Julian frowns at the map. "So they wouldn't hit the obvious weak point..."
"They'd let you think that's where they're coming," I say. "Then hit somewhere that actually hurts."
"The medical wing," Maximus says quietly. His eyes meet mine across the table, and for a moment, the room falls away. "Less defended, higher impact."
"That's how I'd do it," I agree.
"The medical wing is secondary priority," Marcellus says. "Our main defensive line is…"
"The medical wing is where Elena coordinates the donor network," I interrupt. "It's where your clean blood supply is stored, where wounded would be treated. If Konstantin's smart, and he is, he knows that taking out your medical capability cripples you even if he doesn't breach the main compound."
Silence.
I feel the weight of their assessment. These are ancient vampires, warriors who've been strategizing since before I was born. And I'm a fledgling who's been part of this world for eight months.
But I know what I'm talking about. I spent three years in that underground world. I know how those fighters move, how they think, what they prioritize.
"She's right," Nadia says finally. "We've been thinking about this like a siege. They're not laying siege. They're running an operation. Different tactics."
Maximus hasn't looked away from me. The intensity of his gaze makes my skin prickle. "Recommendations?"
"Split the reinforcement. Make the east wing look fortified. Visible presence, obvious strength. But keep a mobile reserve near the medical wing. Fast response, minimal footprint. When they hit the service entrance, we're ready."
"And if you're wrong?" Marcellus asks.
"Then I'll be the first one at the east wing." I hold his gaze. "I'm not asking anyone to take risks I won't take myself."
Another silence. Then Marcellus nods slowly. "Acceptable."
Maximus's voice cuts through. "Implement those strategies. Julian, visible reinforcement on the east wing. Nadia, coordinate the mobile reserve. Celeste." Our eyes meet. "You'll lead the reserve team."

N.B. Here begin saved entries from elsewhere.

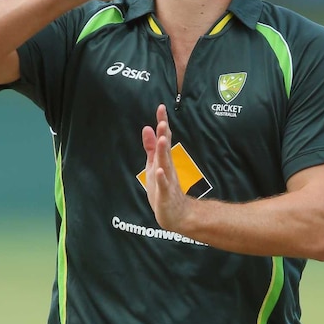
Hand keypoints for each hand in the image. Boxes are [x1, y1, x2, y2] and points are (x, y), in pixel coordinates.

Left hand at [142, 104, 195, 234]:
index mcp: (163, 160)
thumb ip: (150, 147)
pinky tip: (159, 171)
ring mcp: (167, 181)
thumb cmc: (163, 189)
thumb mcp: (153, 165)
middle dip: (163, 135)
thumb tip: (147, 127)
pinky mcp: (165, 195)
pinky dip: (161, 178)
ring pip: (165, 165)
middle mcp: (167, 168)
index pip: (163, 139)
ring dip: (162, 152)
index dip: (162, 124)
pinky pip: (163, 186)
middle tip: (162, 120)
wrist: (176, 215)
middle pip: (165, 149)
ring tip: (161, 139)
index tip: (161, 107)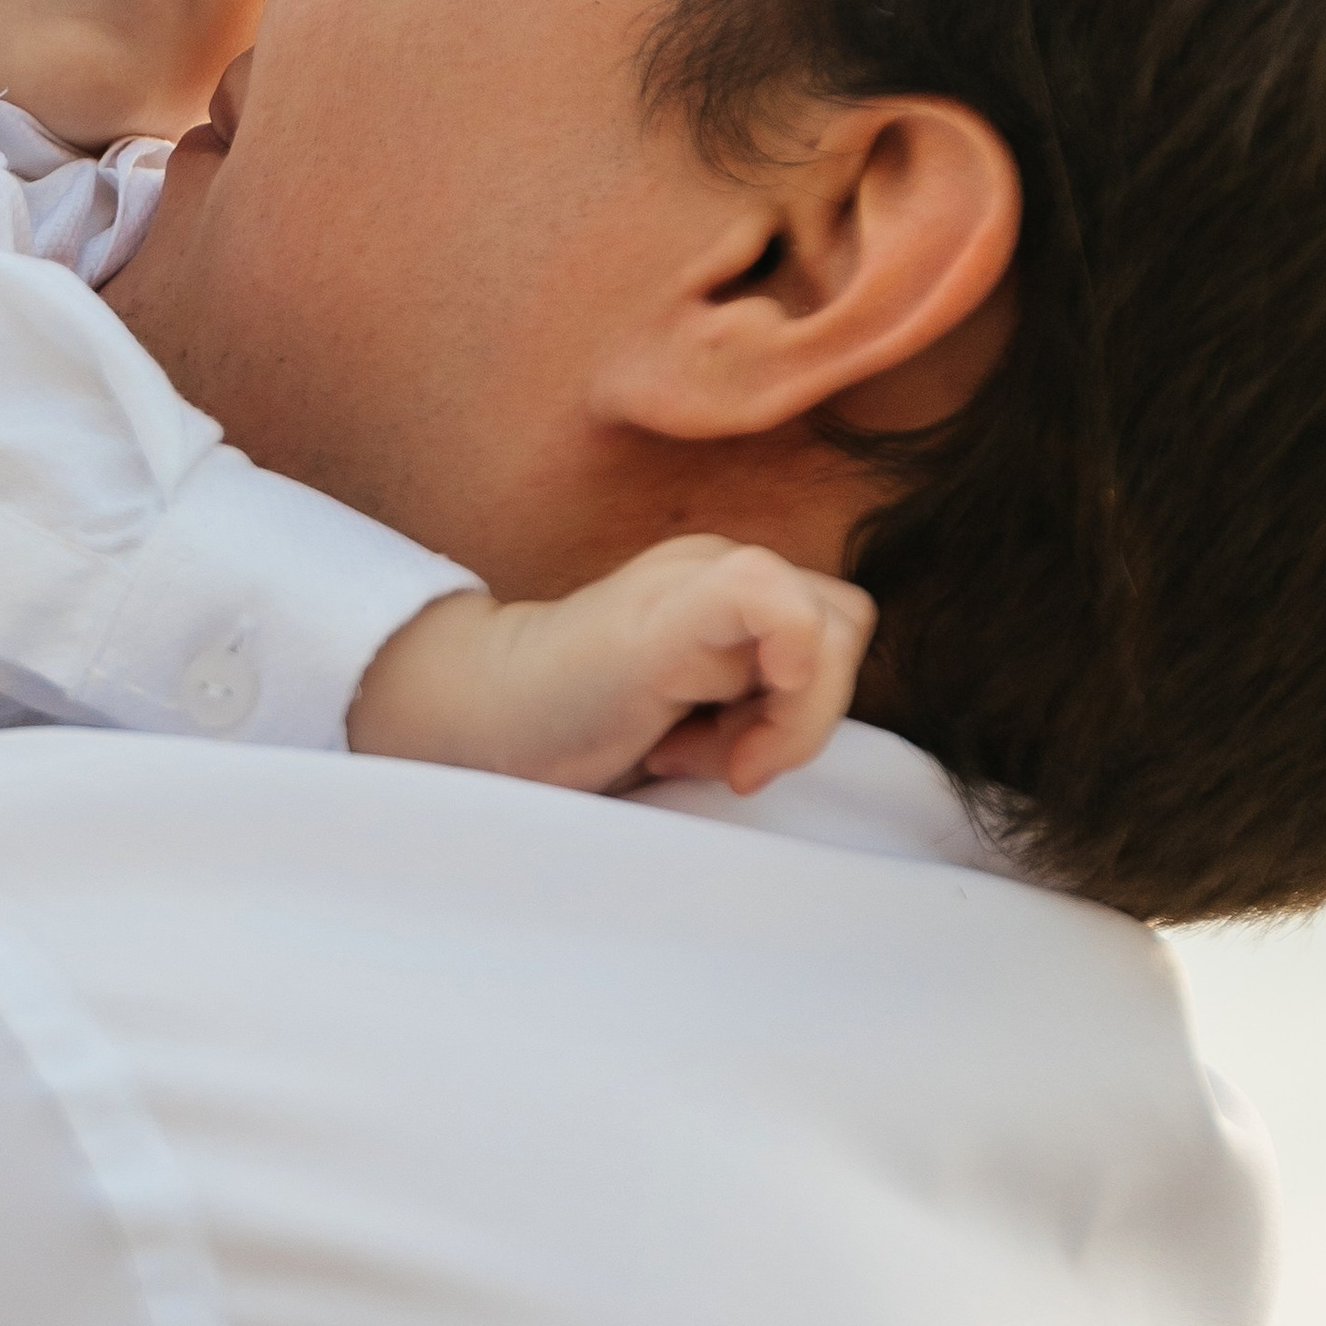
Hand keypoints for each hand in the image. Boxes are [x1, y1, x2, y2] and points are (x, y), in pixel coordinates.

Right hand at [346, 536, 876, 797]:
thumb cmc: (576, 734)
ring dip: (786, 719)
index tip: (734, 762)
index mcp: (725, 590)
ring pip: (833, 622)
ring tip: (690, 752)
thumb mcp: (696, 723)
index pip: (835, 631)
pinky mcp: (671, 604)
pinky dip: (785, 673)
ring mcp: (696, 575)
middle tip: (718, 759)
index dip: (808, 708)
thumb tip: (810, 728)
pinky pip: (777, 599)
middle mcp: (718, 564)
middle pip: (848, 625)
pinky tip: (718, 742)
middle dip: (805, 715)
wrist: (477, 728)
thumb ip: (758, 706)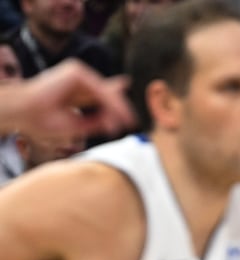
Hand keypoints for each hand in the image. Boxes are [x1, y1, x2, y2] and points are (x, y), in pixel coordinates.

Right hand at [14, 60, 134, 138]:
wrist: (24, 112)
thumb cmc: (44, 121)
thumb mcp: (77, 125)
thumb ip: (97, 122)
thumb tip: (117, 121)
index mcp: (74, 90)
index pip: (100, 96)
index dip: (116, 105)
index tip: (129, 120)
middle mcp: (76, 79)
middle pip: (106, 93)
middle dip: (120, 108)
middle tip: (132, 121)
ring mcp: (77, 73)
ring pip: (105, 92)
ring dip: (118, 108)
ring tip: (128, 122)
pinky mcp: (77, 71)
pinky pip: (100, 89)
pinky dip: (111, 102)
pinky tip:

The weight of that lands on me. Lead a team. In combat. Against Konstantin's forces.
"Yes," I say. Because what else is there to say?
The meeting continues for another hour. Logistics, communications, contingencies. By the time it ends, my head is swimming with information, and my body is humming with pre-battle tension.
People file out, heading to their posts. The room empties gradually until only a few of us remain. I'm studying the map, committing the layout to memory, when I feel him approach.
He doesn't touch me. Doesn't need to. His presence is enough, that particular quality of attention that makes the air feel heavier.
"You handled that well," he says quietly.
"I told them what I knew."
"You told them what they needed to hear, in a way they could accept. That's leadership."